Sócrates – Então não a digas.
Fedro – Vou dizê-la, pelo contrário. Essa palavra é uma jura: eu juro - mas por qual deus jurar, por qual? – Olha! Por este plátano, juro que se não pronunciares o teu discurso diante desta mesma árvore, nunca mais te mostrarei nem te falarei de mais discurso nenhum de ninguém.
Sócrates – Ah! Malvado, como tu soubeste achar o meio infalível de me levar aonde querias, apanhando-me pelo meu fraco pelos discursos!"
"Fedro" (Platão)
Entre jurar por um plátano e dar, por exemplo, a sua palavra de honra vai um abismo.
Para Fedro a natureza é divina. Uma árvore pode servir de testemunha porque não se sabe as metamorfoses que sofreu (como a dos homens que as Musas enlouqueceram e foram transformados em cigarras, também referidos neste diálogo).

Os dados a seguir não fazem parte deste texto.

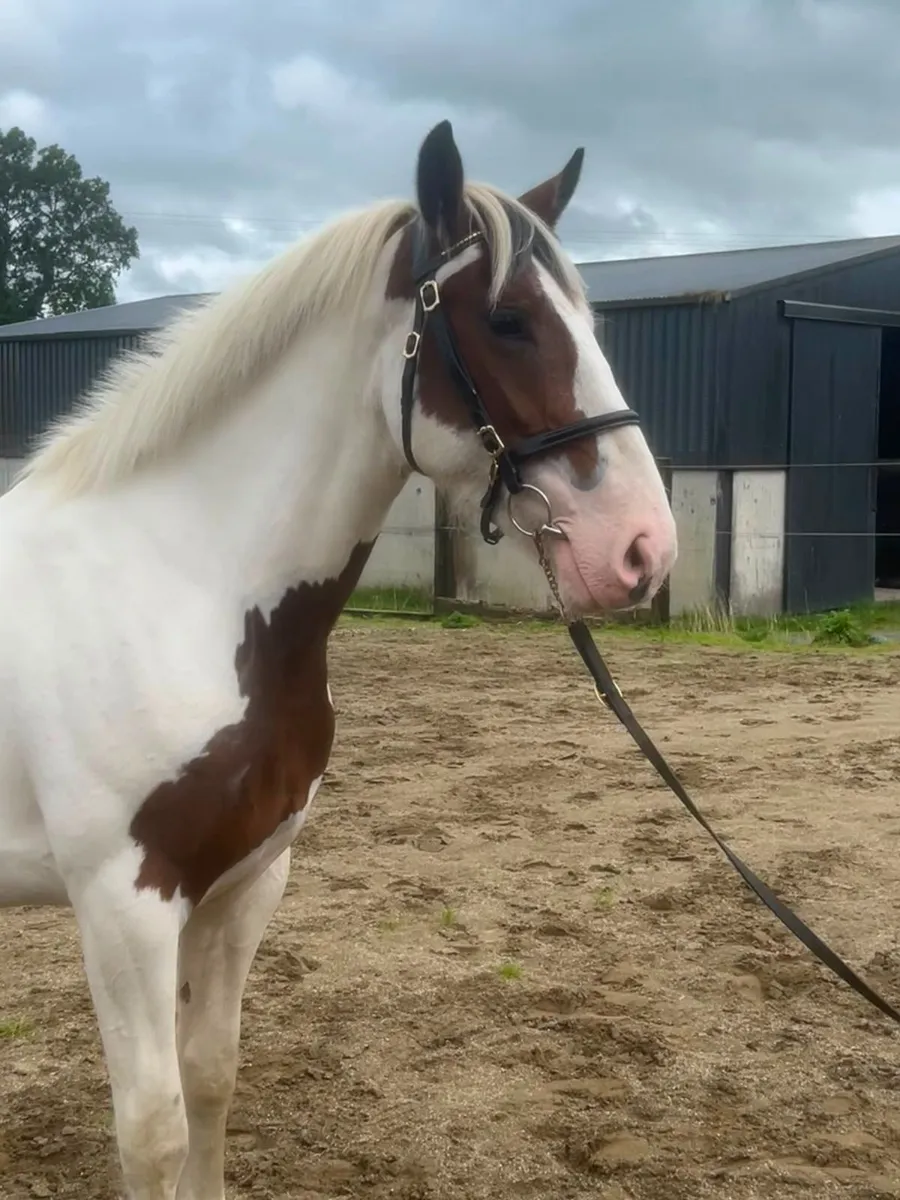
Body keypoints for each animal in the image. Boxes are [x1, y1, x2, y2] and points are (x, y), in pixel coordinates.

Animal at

A natureza não está separada dos homens, nem pode ser revelada como um processo objectivo.
Esta é a idade da harmonia sobre a qual só podemos lançar um olhar nostálgico.
Deste lado do abismo, o indivíduo que jura pela sua honra, jura pela opinião. Um dito atribuído ao próprio Sócrates ilumina a questão: "O caminho mais grandioso para viver com honra neste mundo é ser a pessoa que fingimos ser."